Lighting is an important but often overlooked detail for a home office. “If the space doesn’t have adequate overhead lighting, be sure to include a desk lamp or task light,” says Chipman. Don’t be afraid to get a few options—Stoeckl recommends multiple lamps, both table and floor, to provide more light when you’re working late into the night. As for Hunt, ample task lighting and natural light from a window, when possible, are her preferred forms of home-office illumination.
“Be sure to create storage solutions,” Chipman advises. “Home offices can often become cluttered, which then distracts from the aesthetic design elements in the room. Smart storage is essential, and it can be beautiful as well.” She likes to incorporate a credenza or étagère to store a printer and other electronics that are necessary but eyesores.
When it comes to decorating your space, Hunt’s simple but smart advice is: “Think more home, less office.” She suggests throwing a blanket over the back of your desk chair so it feels cozy and comfortable and infusing the space with some color, whether that’s via an upholstered chair, painted walls, or a powder-coated file cabinet or desk. And don’t forget the art! “Even a framed poster or a family photo will liven up the space,” Hunt says.

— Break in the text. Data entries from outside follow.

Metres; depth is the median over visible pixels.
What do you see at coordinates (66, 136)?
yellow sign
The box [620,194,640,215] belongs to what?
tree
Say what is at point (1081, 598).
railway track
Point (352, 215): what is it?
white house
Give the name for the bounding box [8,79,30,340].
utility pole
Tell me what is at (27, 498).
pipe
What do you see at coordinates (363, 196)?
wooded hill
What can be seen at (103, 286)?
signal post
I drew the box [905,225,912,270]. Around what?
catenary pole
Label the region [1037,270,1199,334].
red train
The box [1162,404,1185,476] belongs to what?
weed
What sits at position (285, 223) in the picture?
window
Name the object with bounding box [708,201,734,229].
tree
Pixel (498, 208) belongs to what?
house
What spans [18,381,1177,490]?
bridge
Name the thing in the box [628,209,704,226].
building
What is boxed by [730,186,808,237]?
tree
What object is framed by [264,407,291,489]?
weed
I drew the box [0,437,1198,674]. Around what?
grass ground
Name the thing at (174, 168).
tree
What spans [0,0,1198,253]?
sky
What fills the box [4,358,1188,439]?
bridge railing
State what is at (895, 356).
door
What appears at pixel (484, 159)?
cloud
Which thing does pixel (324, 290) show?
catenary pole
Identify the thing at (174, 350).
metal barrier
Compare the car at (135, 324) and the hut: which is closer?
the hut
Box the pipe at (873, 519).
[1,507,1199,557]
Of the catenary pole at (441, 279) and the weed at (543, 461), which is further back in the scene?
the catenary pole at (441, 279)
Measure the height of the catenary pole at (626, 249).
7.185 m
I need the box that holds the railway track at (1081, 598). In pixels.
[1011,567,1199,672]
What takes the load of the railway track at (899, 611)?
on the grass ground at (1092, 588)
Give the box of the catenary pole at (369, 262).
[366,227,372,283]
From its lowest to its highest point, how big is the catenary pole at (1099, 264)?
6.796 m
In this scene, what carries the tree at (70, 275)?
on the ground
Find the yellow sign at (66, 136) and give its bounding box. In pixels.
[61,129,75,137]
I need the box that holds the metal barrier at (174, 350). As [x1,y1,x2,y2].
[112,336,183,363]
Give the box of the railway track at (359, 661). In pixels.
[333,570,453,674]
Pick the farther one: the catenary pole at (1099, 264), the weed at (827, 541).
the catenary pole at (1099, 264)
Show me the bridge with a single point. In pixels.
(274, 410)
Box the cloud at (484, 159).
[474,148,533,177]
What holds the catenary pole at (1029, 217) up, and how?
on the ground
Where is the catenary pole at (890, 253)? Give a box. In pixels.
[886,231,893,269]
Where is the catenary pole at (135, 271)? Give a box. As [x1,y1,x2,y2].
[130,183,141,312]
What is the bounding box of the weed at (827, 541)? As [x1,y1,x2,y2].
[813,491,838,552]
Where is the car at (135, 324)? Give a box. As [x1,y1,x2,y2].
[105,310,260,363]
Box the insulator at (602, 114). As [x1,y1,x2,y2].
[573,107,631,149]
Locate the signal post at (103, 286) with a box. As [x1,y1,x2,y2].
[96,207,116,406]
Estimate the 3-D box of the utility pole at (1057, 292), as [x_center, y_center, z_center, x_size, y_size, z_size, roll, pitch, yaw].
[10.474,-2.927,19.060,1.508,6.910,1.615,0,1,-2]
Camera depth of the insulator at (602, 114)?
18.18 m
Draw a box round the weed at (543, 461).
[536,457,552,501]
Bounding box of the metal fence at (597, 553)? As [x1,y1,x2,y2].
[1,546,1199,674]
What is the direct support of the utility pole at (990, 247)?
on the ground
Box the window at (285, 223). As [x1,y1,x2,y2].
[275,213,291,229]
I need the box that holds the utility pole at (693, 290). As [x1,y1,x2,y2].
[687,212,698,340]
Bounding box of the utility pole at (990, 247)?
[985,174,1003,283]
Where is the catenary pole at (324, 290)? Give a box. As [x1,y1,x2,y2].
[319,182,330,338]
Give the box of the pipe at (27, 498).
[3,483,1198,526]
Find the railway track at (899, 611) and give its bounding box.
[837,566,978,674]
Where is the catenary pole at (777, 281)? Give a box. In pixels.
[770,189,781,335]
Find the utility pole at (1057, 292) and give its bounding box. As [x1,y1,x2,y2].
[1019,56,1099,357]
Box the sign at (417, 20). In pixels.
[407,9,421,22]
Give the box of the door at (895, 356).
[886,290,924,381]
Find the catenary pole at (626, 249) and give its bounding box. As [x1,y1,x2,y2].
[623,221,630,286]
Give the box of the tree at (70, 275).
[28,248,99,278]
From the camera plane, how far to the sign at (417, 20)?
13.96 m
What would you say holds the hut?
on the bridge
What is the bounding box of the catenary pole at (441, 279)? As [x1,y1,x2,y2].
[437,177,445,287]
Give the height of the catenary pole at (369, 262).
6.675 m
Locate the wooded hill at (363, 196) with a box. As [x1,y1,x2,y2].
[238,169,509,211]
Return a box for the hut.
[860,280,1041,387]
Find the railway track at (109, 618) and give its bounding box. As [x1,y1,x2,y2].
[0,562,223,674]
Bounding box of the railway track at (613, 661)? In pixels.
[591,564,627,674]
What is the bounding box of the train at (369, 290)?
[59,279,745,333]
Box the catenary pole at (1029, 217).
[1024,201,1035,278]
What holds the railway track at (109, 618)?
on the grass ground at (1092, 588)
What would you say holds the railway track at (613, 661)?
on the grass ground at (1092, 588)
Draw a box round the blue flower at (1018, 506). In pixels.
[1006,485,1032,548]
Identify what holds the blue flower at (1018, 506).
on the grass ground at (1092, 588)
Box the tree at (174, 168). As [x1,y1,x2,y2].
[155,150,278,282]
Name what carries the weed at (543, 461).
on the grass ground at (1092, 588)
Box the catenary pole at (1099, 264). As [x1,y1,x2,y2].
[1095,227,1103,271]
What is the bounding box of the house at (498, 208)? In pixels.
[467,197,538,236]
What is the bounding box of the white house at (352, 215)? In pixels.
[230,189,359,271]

Chipman recommends taking advantage of the available wall space. “Offices are often thought of as boring, so this is the perfect opportunity to go bold with a dramatic wall covering or an amazing piece of art,” she says. Case in point: For an office Chipman designed in a local Deer Crest home, the space was located close to the front entry, so she wanted it to be sophisticated and a little bit glamorous. “We selected a dramatic wall covering, a beautiful credenza for storage, a bold pop of emerald for the club chair, and a chandelier with some shine to top it off,” she explains.

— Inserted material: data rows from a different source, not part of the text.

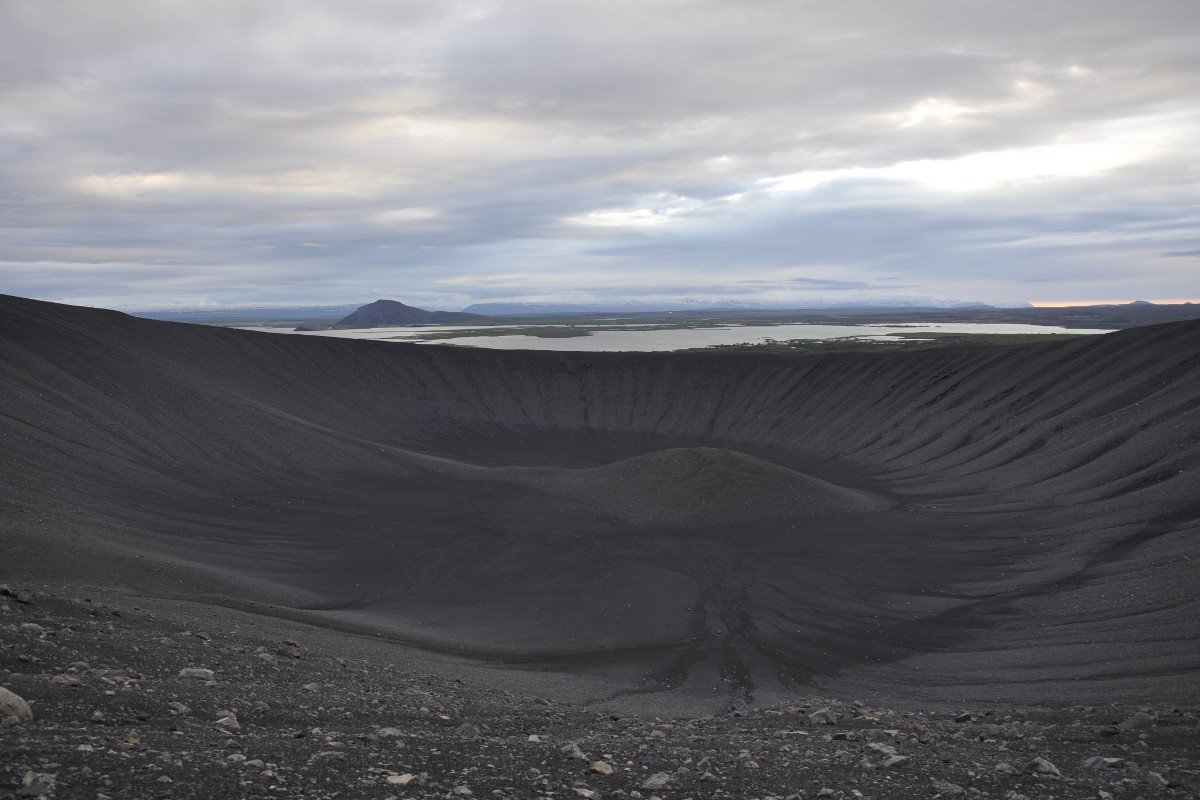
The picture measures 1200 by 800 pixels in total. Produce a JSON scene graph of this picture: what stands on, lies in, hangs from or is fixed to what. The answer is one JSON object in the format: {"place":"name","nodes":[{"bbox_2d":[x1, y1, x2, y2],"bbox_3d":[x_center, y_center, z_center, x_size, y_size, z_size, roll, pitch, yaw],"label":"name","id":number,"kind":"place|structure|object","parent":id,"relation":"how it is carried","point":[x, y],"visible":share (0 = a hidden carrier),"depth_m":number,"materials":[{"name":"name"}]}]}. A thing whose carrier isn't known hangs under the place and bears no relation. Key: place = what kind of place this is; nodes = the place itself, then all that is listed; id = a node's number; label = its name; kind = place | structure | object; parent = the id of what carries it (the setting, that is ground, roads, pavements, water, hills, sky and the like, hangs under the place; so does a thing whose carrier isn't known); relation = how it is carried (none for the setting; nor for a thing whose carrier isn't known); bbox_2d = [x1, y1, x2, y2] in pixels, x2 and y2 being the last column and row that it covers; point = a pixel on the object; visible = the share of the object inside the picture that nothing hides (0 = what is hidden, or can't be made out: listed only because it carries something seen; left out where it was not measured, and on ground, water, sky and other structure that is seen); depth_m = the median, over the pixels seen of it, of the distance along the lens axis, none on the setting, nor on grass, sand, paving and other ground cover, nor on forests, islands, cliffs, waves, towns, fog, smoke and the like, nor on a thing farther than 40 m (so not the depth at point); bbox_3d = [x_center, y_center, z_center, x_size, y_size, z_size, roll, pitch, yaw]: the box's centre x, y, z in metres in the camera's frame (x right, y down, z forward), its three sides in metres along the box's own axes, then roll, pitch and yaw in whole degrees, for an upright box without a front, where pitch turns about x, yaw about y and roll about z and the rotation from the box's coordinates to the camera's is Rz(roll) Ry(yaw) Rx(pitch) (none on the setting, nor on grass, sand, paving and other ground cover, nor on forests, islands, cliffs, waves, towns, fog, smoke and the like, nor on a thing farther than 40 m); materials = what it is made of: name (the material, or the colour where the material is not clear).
{"place":"outdoors","nodes":[
{"label":"outdoors","id":0,"kind":"place"},
{"bbox_2d":[123,305,354,321],"label":"distant hill","id":1,"kind":"structure","parent":0,"point":[153,313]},
{"bbox_2d":[338,298,434,326],"label":"mountain","id":2,"kind":"structure","parent":0,"point":[383,304],"materials":[{"name":"stone"}]},
{"bbox_2d":[0,579,1199,799],"label":"rocky ground","id":3,"kind":"structure","parent":0,"point":[149,623],"materials":[{"name":"black gravel"}]},
{"bbox_2d":[0,686,32,722],"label":"rock","id":4,"kind":"object","parent":3,"relation":"on","point":[15,705],"visible":0.96,"depth_m":8.59,"materials":[{"name":"grey stone"}]},
{"bbox_2d":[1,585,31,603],"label":"rock","id":5,"kind":"object","parent":3,"relation":"on","point":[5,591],"visible":0.96,"depth_m":16.51,"materials":[{"name":"grey stone"}]},
{"bbox_2d":[18,621,45,633],"bbox_3d":[-7.550,3.025,13.592,0.363,0.193,0.376,2,6,23],"label":"rock","id":6,"kind":"object","parent":3,"relation":"on","point":[31,626],"visible":0.88,"depth_m":13.50,"materials":[{"name":"grey stone"}]},
{"bbox_2d":[20,771,56,796],"bbox_3d":[-3.733,2.540,6.795,0.288,0.142,0.267,5,7,45],"label":"rock","id":7,"kind":"object","parent":3,"relation":"on","point":[27,782],"visible":0.97,"depth_m":6.74,"materials":[{"name":"grey stone"}]},
{"bbox_2d":[50,674,81,686],"bbox_3d":[-5.405,2.827,10.343,0.303,0.132,0.302,3,6,32],"label":"rock","id":8,"kind":"object","parent":3,"relation":"on","point":[59,679],"visible":0.88,"depth_m":10.29,"materials":[{"name":"grey stone"}]},
{"bbox_2d":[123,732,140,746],"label":"rock","id":9,"kind":"object","parent":3,"relation":"on","point":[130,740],"visible":0.86,"depth_m":8.46,"materials":[{"name":"stone"}]},
{"bbox_2d":[168,701,190,715],"bbox_3d":[-4.211,3.077,10.222,0.265,0.152,0.265,2,6,26],"label":"rock","id":10,"kind":"object","parent":3,"relation":"on","point":[184,710],"visible":0.95,"depth_m":10.16,"materials":[{"name":"grey stone"}]},
{"bbox_2d":[179,667,215,680],"bbox_3d":[-4.512,3.059,11.439,0.393,0.162,0.398,3,6,35],"label":"rock","id":11,"kind":"object","parent":3,"relation":"on","point":[196,672],"visible":0.92,"depth_m":11.35,"materials":[{"name":"grey stone"}]},
{"bbox_2d":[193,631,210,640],"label":"rock","id":12,"kind":"object","parent":3,"relation":"on","point":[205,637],"visible":0.93,"depth_m":17.67,"materials":[{"name":"grey stone"}]},
{"bbox_2d":[215,713,240,729],"bbox_3d":[-3.613,3.110,9.933,0.284,0.151,0.280,4,6,38],"label":"rock","id":13,"kind":"object","parent":3,"relation":"on","point":[224,719],"visible":0.91,"depth_m":9.88,"materials":[{"name":"grey stone"}]},
{"bbox_2d":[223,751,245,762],"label":"rock","id":14,"kind":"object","parent":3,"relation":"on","point":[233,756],"visible":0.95,"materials":[{"name":"grey stone"}]},
{"bbox_2d":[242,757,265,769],"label":"rock","id":15,"kind":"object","parent":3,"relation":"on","point":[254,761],"visible":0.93,"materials":[{"name":"grey stone"}]},
{"bbox_2d":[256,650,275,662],"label":"rock","id":16,"kind":"object","parent":3,"relation":"on","point":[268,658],"visible":0.92,"depth_m":14.92,"materials":[{"name":"grey stone"}]},
{"bbox_2d":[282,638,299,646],"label":"rock","id":17,"kind":"object","parent":3,"relation":"on","point":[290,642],"visible":0.95,"depth_m":17.37,"materials":[{"name":"grey stone"}]},
{"bbox_2d":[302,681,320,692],"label":"rock","id":18,"kind":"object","parent":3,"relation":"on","point":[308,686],"visible":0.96,"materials":[{"name":"grey stone"}]},
{"bbox_2d":[308,749,346,762],"bbox_3d":[-2.308,3.029,8.708,0.316,0.142,0.304,3,6,28],"label":"rock","id":19,"kind":"object","parent":3,"relation":"on","point":[322,754],"visible":0.91,"depth_m":8.64,"materials":[{"name":"grey stone"}]},
{"bbox_2d":[374,726,402,738],"bbox_3d":[-2.112,3.299,10.184,0.295,0.122,0.309,4,7,40],"label":"rock","id":20,"kind":"object","parent":3,"relation":"on","point":[388,733],"visible":0.88,"depth_m":10.14,"materials":[{"name":"grey stone"}]},
{"bbox_2d":[386,772,414,786],"bbox_3d":[-1.503,2.839,7.694,0.225,0.081,0.240,4,7,40],"label":"rock","id":21,"kind":"object","parent":3,"relation":"on","point":[405,780],"visible":0.97,"depth_m":7.65,"materials":[{"name":"stone"}]},
{"bbox_2d":[451,785,472,797],"bbox_3d":[-1.072,3.078,7.951,0.206,0.114,0.214,2,6,27],"label":"rock","id":22,"kind":"object","parent":3,"relation":"on","point":[463,791],"visible":0.99,"depth_m":7.93,"materials":[{"name":"grey stone"}]},
{"bbox_2d":[456,722,482,738],"bbox_3d":[-1.386,3.473,10.781,0.315,0.172,0.318,3,6,34],"label":"rock","id":23,"kind":"object","parent":3,"relation":"on","point":[466,731],"visible":0.89,"depth_m":10.71,"materials":[{"name":"grey stone"}]},
{"bbox_2d":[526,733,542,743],"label":"rock","id":24,"kind":"object","parent":3,"relation":"on","point":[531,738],"visible":0.84,"depth_m":10.01,"materials":[{"name":"stone"}]},
{"bbox_2d":[562,743,586,759],"bbox_3d":[-0.230,3.113,9.113,0.254,0.134,0.250,5,7,43],"label":"rock","id":25,"kind":"object","parent":3,"relation":"on","point":[578,754],"visible":0.93,"depth_m":9.06,"materials":[{"name":"grey stone"}]},
{"bbox_2d":[572,786,599,799],"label":"rock","id":26,"kind":"object","parent":3,"relation":"on","point":[585,794],"visible":0.99,"depth_m":7.98,"materials":[{"name":"grey stone"}]},
{"bbox_2d":[589,760,615,775],"bbox_3d":[0.013,2.966,8.283,0.232,0.101,0.229,5,7,44],"label":"rock","id":27,"kind":"object","parent":3,"relation":"on","point":[600,768],"visible":0.95,"depth_m":8.23,"materials":[{"name":"stone"}]},
{"bbox_2d":[642,772,672,790],"bbox_3d":[0.456,3.046,8.214,0.263,0.117,0.307,5,7,44],"label":"rock","id":28,"kind":"object","parent":3,"relation":"on","point":[651,782],"visible":0.99,"depth_m":8.16,"materials":[{"name":"grey stone"}]},
{"bbox_2d":[699,771,720,782],"bbox_3d":[0.907,3.150,8.538,0.205,0.103,0.208,4,7,39],"label":"rock","id":29,"kind":"object","parent":3,"relation":"on","point":[710,777],"visible":0.99,"depth_m":8.49,"materials":[{"name":"grey stone"}]},
{"bbox_2d":[808,709,837,725],"bbox_3d":[2.630,3.723,12.096,0.372,0.190,0.363,-5,7,-43],"label":"rock","id":30,"kind":"object","parent":3,"relation":"on","point":[820,714],"visible":0.94,"depth_m":12.01,"materials":[{"name":"grey stone"}]},
{"bbox_2d":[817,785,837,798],"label":"rock","id":31,"kind":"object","parent":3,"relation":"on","point":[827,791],"visible":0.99,"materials":[{"name":"grey stone"}]},
{"bbox_2d":[864,742,898,757],"bbox_3d":[2.714,3.350,9.839,0.300,0.132,0.327,-5,7,-40],"label":"rock","id":32,"kind":"object","parent":3,"relation":"on","point":[886,749],"visible":0.86,"depth_m":9.79,"materials":[{"name":"grey stone"}]},
{"bbox_2d":[882,754,908,768],"bbox_3d":[2.629,3.218,9.156,0.276,0.110,0.270,-4,6,-36],"label":"rock","id":33,"kind":"object","parent":3,"relation":"on","point":[891,761],"visible":0.89,"depth_m":9.10,"materials":[{"name":"grey stone"}]},
{"bbox_2d":[931,782,966,797],"bbox_3d":[2.839,3.202,8.340,0.296,0.153,0.293,-4,6,-37],"label":"rock","id":34,"kind":"object","parent":3,"relation":"on","point":[954,789],"visible":0.99,"depth_m":8.30,"materials":[{"name":"grey stone"}]},
{"bbox_2d":[954,711,975,722],"bbox_3d":[5.162,4.461,14.514,0.379,0.186,0.357,-5,7,-42],"label":"rock","id":35,"kind":"object","parent":3,"relation":"on","point":[959,719],"visible":0.81,"depth_m":14.39,"materials":[{"name":"grey stone"}]},
{"bbox_2d":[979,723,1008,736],"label":"rock","id":36,"kind":"object","parent":3,"relation":"on","point":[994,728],"visible":0.94,"depth_m":13.03,"materials":[{"name":"grey stone"}]},
{"bbox_2d":[993,761,1018,774],"bbox_3d":[3.689,3.337,9.291,0.251,0.126,0.251,-4,7,-39],"label":"rock","id":37,"kind":"object","parent":3,"relation":"on","point":[1001,766],"visible":0.98,"depth_m":9.24,"materials":[{"name":"grey stone"}]},
{"bbox_2d":[1026,757,1060,777],"bbox_3d":[3.970,3.286,9.198,0.305,0.164,0.327,-4,6,-38],"label":"rock","id":38,"kind":"object","parent":3,"relation":"on","point":[1046,766],"visible":0.92,"depth_m":9.12,"materials":[{"name":"grey stone"}]},
{"bbox_2d":[1082,755,1123,770],"bbox_3d":[4.632,3.343,9.438,0.325,0.138,0.326,-4,6,-34],"label":"rock","id":39,"kind":"object","parent":3,"relation":"on","point":[1090,761],"visible":0.93,"depth_m":9.38,"materials":[{"name":"grey stone"}]},
{"bbox_2d":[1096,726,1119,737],"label":"rock","id":40,"kind":"object","parent":3,"relation":"on","point":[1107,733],"visible":0.95,"depth_m":12.90,"materials":[{"name":"black stone"}]},
{"bbox_2d":[1121,711,1154,728],"bbox_3d":[6.930,4.097,13.176,0.404,0.243,0.404,-5,7,-43],"label":"rock","id":41,"kind":"object","parent":3,"relation":"on","point":[1140,717],"visible":0.9,"depth_m":13.07,"materials":[{"name":"grey stone"}]},
{"bbox_2d":[1141,769,1169,786],"bbox_3d":[4.663,3.161,8.590,0.227,0.121,0.240,-4,6,-34],"label":"rock","id":42,"kind":"object","parent":3,"relation":"on","point":[1151,775],"visible":0.98,"depth_m":8.56,"materials":[{"name":"grey stone"}]},
{"bbox_2d":[0,295,1199,715],"label":"crater","id":43,"kind":"structure","parent":0,"point":[1170,339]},
{"bbox_2d":[1,0,1199,312],"label":"sky","id":44,"kind":"structure","parent":0,"point":[3,257],"materials":[{"name":"grey"}]},
{"bbox_2d":[263,431,1013,702],"label":"floor","id":45,"kind":"structure","parent":0,"point":[381,542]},
{"bbox_2d":[540,448,880,526],"label":"mound","id":46,"kind":"object","parent":45,"relation":"on","point":[677,460],"visible":0.74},
{"bbox_2d":[217,321,1110,352],"label":"lake","id":47,"kind":"structure","parent":0,"point":[738,339],"materials":[{"name":"liquid"}]},
{"bbox_2d":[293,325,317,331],"label":"small island","id":48,"kind":"structure","parent":47,"relation":"in","point":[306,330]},
{"bbox_2d":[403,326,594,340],"label":"island","id":49,"kind":"structure","parent":47,"relation":"in","point":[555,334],"materials":[{"name":"green"}]},
{"bbox_2d":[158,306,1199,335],"label":"plain","id":50,"kind":"structure","parent":0,"point":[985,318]},
{"bbox_2d":[460,295,1033,313],"label":"snowy mountain range","id":51,"kind":"structure","parent":0,"point":[973,304],"materials":[{"name":"white"}]},
{"bbox_2d":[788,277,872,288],"label":"cloud","id":52,"kind":"structure","parent":0,"point":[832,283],"materials":[{"name":"grey"}]},
{"bbox_2d":[682,331,1096,356],"label":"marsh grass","id":53,"kind":"structure","parent":0,"point":[785,348],"visible":0.43,"materials":[{"name":"green"}]},
{"bbox_2d":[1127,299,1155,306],"label":"distant hill","id":54,"kind":"structure","parent":0,"point":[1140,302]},
{"bbox_2d":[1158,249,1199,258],"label":"cloud","id":55,"kind":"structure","parent":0,"point":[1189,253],"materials":[{"name":"grey"}]}
]}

Stoeckl likes to add some greenery to inspire the feeling of being outdoors, and Chipman suggests adding chic desk accessories that you will want out in plain view. “Decorative boxes are another great way to accessorize and also stay organized,” she says. “I also always try to include additional seating that is not only comfortable but very stylized so it adds appeal as well as function.”
Small but mighty
For those who lack excess square footage in their home, fret not—Hunt says there are plenty of creative options for smaller spaces that can still provide some peace and quiet. “A great idea for someone without an office or empty room can actually be utilizing a surface in the master bathroom or closet,” she says. “A vanity or makeup table both work great for a laptop and provide the privacy that a kitchen sometimes cannot.” Or, she says, set up a small desk, a chair, and a table lamp in a guest bedroom—you can even swap out a bedside table and add a small desk in its place if space is tight.
Chipman’s go-to solution when clients don’t have a dedicated room for an office is a small dining table and chair set. “We can usually tuck this into a corner of a family room, and it can serve as a multipurpose area that provides an extra dining spot, a family game table, and a workstation,” she says. “Built-in secretary desks are another option—and perfect for rooms where floor space is limited.”
Home office dos and don’ts
Designer Stephanie Hunt shares her quick tips for a better WFH experience:
- DO make sure your desk chair is comfortable and sturdy, and your desk is the right height (typically between 29 and 30 inches).
- DON’T lean over a coffee table: ”It will kill your back!” she says. Have a surface to spread out on, even if it’s your dining table.
- DO get a good desk lamp and work in a space with natural light, if possible.
- DO invest in a pair of earbuds or noise-canceling headphones. “With your favorite playlist,” she says, “they do wonders to block out the world!”